I don’t like to talk about this because I spent half my life thinking I had bipolar and shaping much of my self-identity and perception around this diagnosis. Now I find myself adrift. I’m glad, obviously, that I’m not bipolar. I’m uncertain how to explain this to my close friends and family without sounding like your typical anti-mental-illness person in denial. It was a long, difficult journey, and I was continually second-guessing myself. I don’t want to align myself, even accidentally, with the type of idiots who perpetuate stigma against mental illness by saying shit like:
- “You just need to pray harder, and god will cure you.”
- “It’s a punishment for sin; if you repent you will be cured.”
- “It’s the pharamceutical companies pushing their wares; there’s no such thing as mental illness.”
- “You just think too negatively. If you started exercising and eating right and thinking positive, you would be fine.”
- “What you need to do is go on a [vegetarian/ fruitarian/ vegan/ Atkins/ South Beach] diet, and your body will cleanse itself.”

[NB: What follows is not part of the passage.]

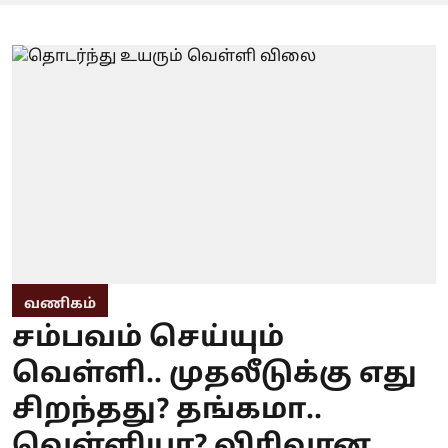
வணிகம்
சம்பவம் செய்யும்
வெள்ளி.. முதலீடுக்கு எது
சிறந்தது? தங்கமா..
வெள்ளியா? விரிவான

- “Have you ever tried [acupuncture/ yoga/ mood stones/ etc.]? You probably just need to center yourself.”
- “Ooooh, medicine is bad for you. You should just take St. John’s Wort. It’s a natural remedy.”

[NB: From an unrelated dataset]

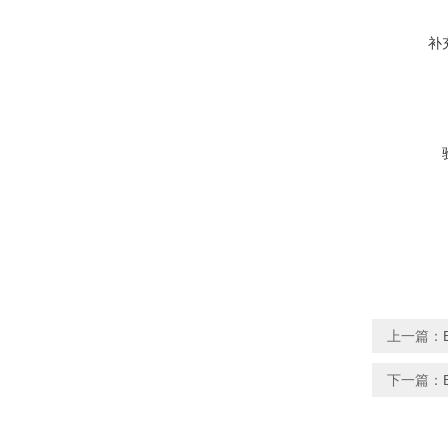
补
上一篇：
下一篇：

There is a strong tendency in our society to believe that mentally ill people are emotionally weak, or seeking attention, or faking it. That they are sinners, less worthy, less worthwhile. Of course, when people say stuff like this to me, they aren’t just talking about me. They’re talking about all mentally ill people. Although people who discount the reality of mental illness probably don’t think of it this way, they’re calling my best friend weak, because she killed herself even though she stopped taking medications and went on natural, cleansing diets and exercised a lot. They’re saying my mom was a sinner being punished by the god she loved so much. People who told me, in so many words, that mental illness is a character flaw were talking about every mentally ill person I had ever known, loved, and respected. They were explaining the genesis, without realizing it, the self-loathing and self-destructiveness I had witnessed in mentally ill people who refused or stopped treatment. They were saying people with mental illness were weak, deluded, sinful, stupid, and deceived.
I hate that. I hate the stigma against mental illness; I hate the tendency to assume that mentally ill people are somehow broken and less worthy. I hate it when I hear people say that all mentally ill people need to do is make some lifestyle change and voila! Cured! No more medications, no more evil doctors, no more silly mood swings. I hated that by questioning my own diagnosis, I was putting myself in a position that would allow people to group me with those anti-mental illness people. I hated that I was putting myself in the awkward position of having people tell me they “knew all along” that healthy living would cure me where the medical establishment wouldn’t. I hated it because I knew they were wrong, I knew I was the exception, not the rule. And I also knew that, given human nature, they would assume I was the rule — not the exception.